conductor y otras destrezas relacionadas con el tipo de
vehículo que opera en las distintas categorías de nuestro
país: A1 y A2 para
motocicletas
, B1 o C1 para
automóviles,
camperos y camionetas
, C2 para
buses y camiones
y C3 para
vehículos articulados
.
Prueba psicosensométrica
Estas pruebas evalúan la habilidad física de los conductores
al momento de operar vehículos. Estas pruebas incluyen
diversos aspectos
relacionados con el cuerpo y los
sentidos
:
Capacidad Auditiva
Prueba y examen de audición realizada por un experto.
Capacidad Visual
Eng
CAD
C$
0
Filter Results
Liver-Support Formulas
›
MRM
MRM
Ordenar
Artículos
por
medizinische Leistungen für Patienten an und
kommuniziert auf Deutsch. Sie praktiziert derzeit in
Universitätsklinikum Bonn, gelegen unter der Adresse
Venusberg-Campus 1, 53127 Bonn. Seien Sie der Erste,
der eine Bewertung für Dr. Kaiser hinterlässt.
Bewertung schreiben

--

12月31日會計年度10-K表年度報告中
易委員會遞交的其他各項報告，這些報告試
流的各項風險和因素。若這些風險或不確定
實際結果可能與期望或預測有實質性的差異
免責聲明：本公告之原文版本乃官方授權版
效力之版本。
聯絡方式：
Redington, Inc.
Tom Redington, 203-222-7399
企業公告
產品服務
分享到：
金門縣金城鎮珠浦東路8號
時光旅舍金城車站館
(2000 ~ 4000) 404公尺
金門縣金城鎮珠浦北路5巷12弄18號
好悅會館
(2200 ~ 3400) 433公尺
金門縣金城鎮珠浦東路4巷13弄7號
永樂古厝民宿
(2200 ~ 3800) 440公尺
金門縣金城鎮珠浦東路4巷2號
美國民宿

...

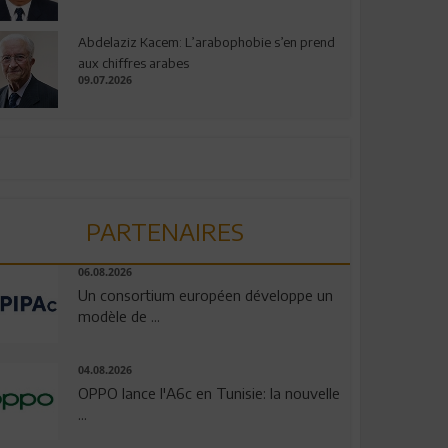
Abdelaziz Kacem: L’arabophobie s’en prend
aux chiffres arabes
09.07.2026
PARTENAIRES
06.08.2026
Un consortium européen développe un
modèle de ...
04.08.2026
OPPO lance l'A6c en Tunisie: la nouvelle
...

EXERCISE OBJECTIVE
Pull out each line in the records above that contains the word "Bewertung".

REPLY
der eine Bewertung für Dr. Kaiser hinterlässt.
Bewertung schreiben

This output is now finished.